Jakarta, CNBC Indonesia - Maskapai penerbangan pelat merah PT Garuda Indonesia Tbk (GIAA) sepanjang kuartal I-2020 lalu terpaksa membukukan kerugian bersih senilai US$ 120,1 juta (Rp 1,69 triliun, asumsi kurs Rp 14.100/US$). Kerugian ini berbanding terbalik dengan kinerja perusahaan pada periode yang sama tahun sebelumnya yang tercatat laba sebesar US$ 20,48 juta.
Berdasarkan laporan keuangan perusahaan yang dipublikasi di Bursa Efek Indonesia (BEI), laba per saham juga terpaksa bernilai minus US$ 0,00464 dari sebelumnya untung US$ 0,00079.
Pada tiga bulan pertama tahun ini, perusahaan mengalami penurunan sebesar 30,14% secara year on year (YoY). Pendapatan turun menjadi US$ 768,12 juta (Rp 10,83 triliun) dari sebelumnya senilai US$ 1,09 miliar di akhir Maret 2019.

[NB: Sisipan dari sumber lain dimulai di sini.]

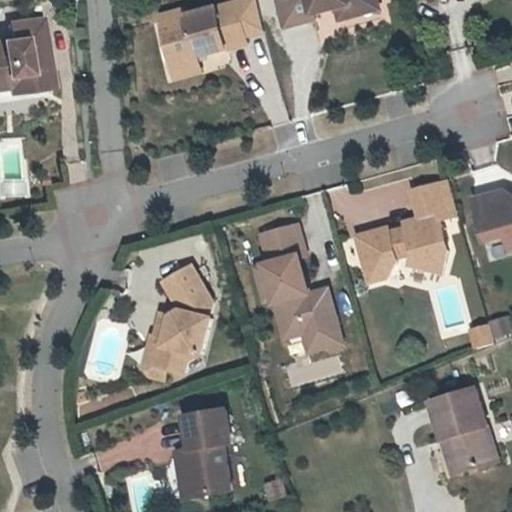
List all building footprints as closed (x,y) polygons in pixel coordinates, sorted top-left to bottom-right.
[(265,32),(255,0),(242,0),(236,2),(245,37),(265,32)] [(276,0),(285,28),(314,20),(312,15),(335,9),(347,5),(348,10),(375,3),(374,0),(276,0)] [(171,61),(196,55),(197,57),(198,57),(247,44),(245,37),(236,2),(187,15),(186,13),(161,20),(171,61)] [(347,5),(335,9),(339,21),(377,10),(375,3),(348,10),(347,5)] [(0,81),(15,79),(16,92),(52,87),(42,19),(10,24),(12,40),(0,41),(0,81)] [(176,79),(202,72),(198,57),(197,57),(196,55),(171,61),(176,79)] [(15,79),(0,81),(0,88),(8,87),(9,93),(16,92),(15,79)] [(445,182),(454,216),(459,214),(450,181),(445,182)] [(391,237),(389,226),(358,235),(371,282),(389,277),(398,260),(397,257),(414,252),(411,264),(443,273),(449,250),(441,219),(454,216),(445,182),(413,191),(421,218),(405,222),(408,233),(391,237)] [(511,200),(508,201),(505,190),(477,199),(489,240),(510,234),(511,241),(511,200)] [(345,343),(330,289),(312,294),(301,258),(308,255),(299,225),(263,235),(272,265),(259,268),(264,287),(273,284),(278,298),(285,327),(303,322),(307,334),(312,353),(345,343)] [(158,365),(170,368),(187,372),(190,361),(199,355),(204,356),(214,318),(211,317),(216,302),(193,266),(166,282),(180,306),(183,310),(174,315),(168,314),(164,313),(158,335),(157,336),(163,346),(158,365)] [(273,284),(264,287),(268,301),(278,298),(273,284)] [(180,306),(168,314),(174,315),(183,310),(180,306)] [(493,323),(499,340),(511,335),(511,331),(508,318),(493,323)] [(303,322),(285,327),(289,339),(307,334),(303,322)] [(491,324),(473,329),(478,347),(496,342),(491,324)] [(152,375),(168,379),(170,368),(158,365),(163,346),(157,336),(158,335),(154,335),(146,365),(152,375)] [(431,404),(453,476),(500,462),(478,390),(431,404)] [(234,495),(225,444),(234,442),(228,410),(181,419),(186,451),(175,454),(184,504),(234,495)] [(284,479),(266,484),(272,503),(290,498),(284,479)]
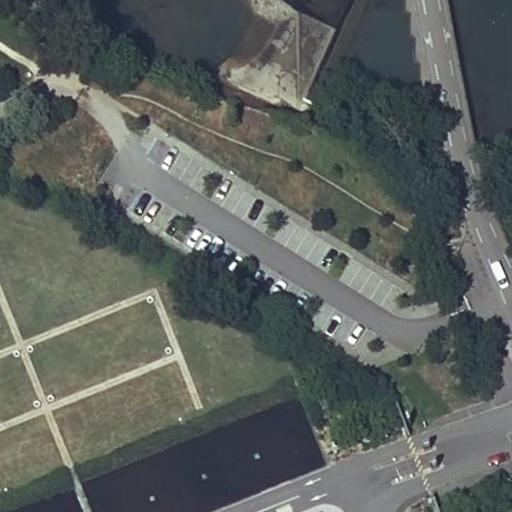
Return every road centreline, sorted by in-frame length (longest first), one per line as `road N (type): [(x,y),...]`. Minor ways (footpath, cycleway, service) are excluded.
road 1 (residential): [(430,0),(462,161)]
road 2 (unclassified): [(462,161),(511,293)]
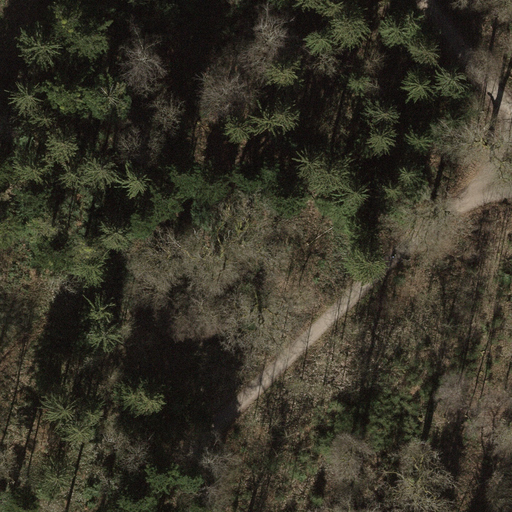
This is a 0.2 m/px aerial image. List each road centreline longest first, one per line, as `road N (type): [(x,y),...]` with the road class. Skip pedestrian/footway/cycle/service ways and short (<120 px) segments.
road 1 (track): [(129,511),(495,167),(508,140),(507,108)]
road 2 (track): [(425,0),(511,111)]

Pendapatan dari penerbangan berjadwal turun menjadi US$ 654,52 juta dari periode sebelumnya US$ 924,93 juta. Sedangkan pendapatan tidak berjadwal justru mengalami peningkatan menjadi US$ 5,31 juta dari sebelumnya US$ 2,86 juta.

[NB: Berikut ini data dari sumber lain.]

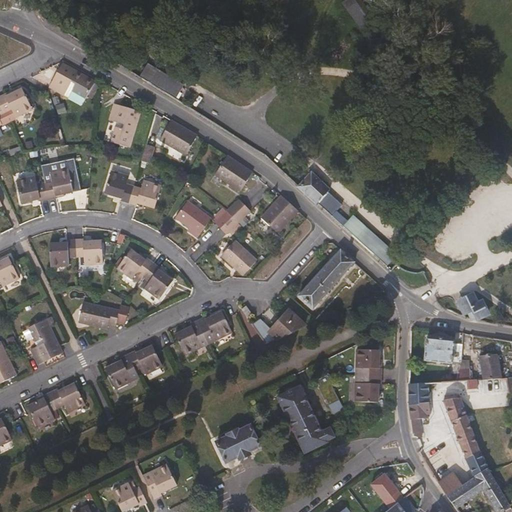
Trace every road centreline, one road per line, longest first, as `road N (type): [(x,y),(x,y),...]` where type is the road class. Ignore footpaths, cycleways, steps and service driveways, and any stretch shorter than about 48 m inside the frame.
road 1 (unknown): [(96,0),(167,44),(365,207)]
road 2 (residential): [(328,226),(208,132),(58,46)]
road 3 (unknown): [(510,183),(400,81),(339,61),(304,59),(255,113)]
road 4 (residential): [(217,296),(160,246),(113,222),(62,221),(0,246)]
road 5 (residential): [(0,401),(217,296)]
road 6 (residential): [(347,447),(290,469),(255,469),(238,491),(249,511)]
road 7 (residential): [(217,296),(272,290),(328,226)]
road 8 (residential): [(402,301),(403,428)]
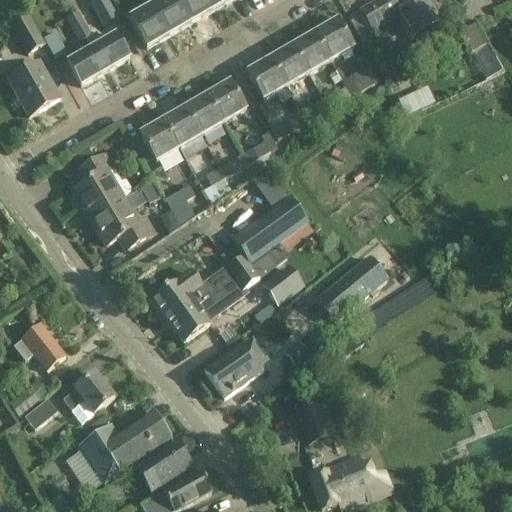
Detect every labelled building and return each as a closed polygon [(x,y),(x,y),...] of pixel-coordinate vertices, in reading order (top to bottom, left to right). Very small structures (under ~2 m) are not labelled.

Pendapatan lain-lain juga ikut turun menjadi US$ 108,27 juta menjadi senilai US$ 171,75 juta.
Sementara itu di pos beban usaha, secara total turun menjadi US$ 945,70 di akhir Maret 2020 dari akhir Maret tahun lalu yang senilai US$ 1,04 miliar.

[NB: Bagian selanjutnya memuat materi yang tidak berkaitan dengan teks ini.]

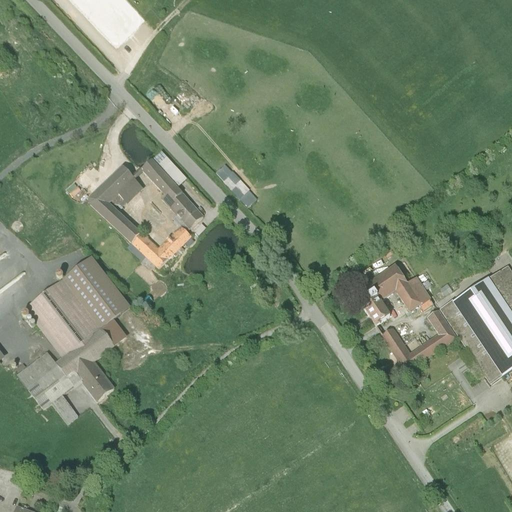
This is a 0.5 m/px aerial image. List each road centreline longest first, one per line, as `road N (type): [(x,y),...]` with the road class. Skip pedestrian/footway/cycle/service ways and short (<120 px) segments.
road 1 (unclassified): [(447,511),(267,247),(30,0)]
road 2 (track): [(0,175),(107,114),(121,77),(188,0)]
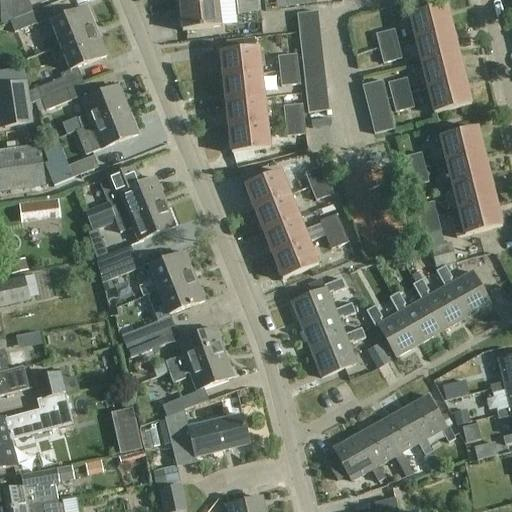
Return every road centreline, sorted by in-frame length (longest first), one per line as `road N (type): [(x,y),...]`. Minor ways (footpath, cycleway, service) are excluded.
road 1 (residential): [(290,444),(265,348),(129,0)]
road 2 (residential): [(290,444),(511,321)]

Kemudian, perusahaan juga mengalami kerugian atas hasil bersih entitas asosiasi senilai US$ 567.257 dari sebelumnya untung US$ 14.010.
Beban keuangan juga melonjak menjadi US$ 150,65 juta di akhir Maret lalu dari sebelumnya sebesar US$ 20,69 juta di periode yang sama tahun sebelumnya.
Namun demikian, perusahaan membukukan keuntungan kurs sebesar US$ 177,04 juta dari sebelumnya rugi US$ 7,39 juta. Sedangkan pendapatan lain-lain turun menjadi US$ 1,15 juta dari sebelumnya US$ 7,13 juta.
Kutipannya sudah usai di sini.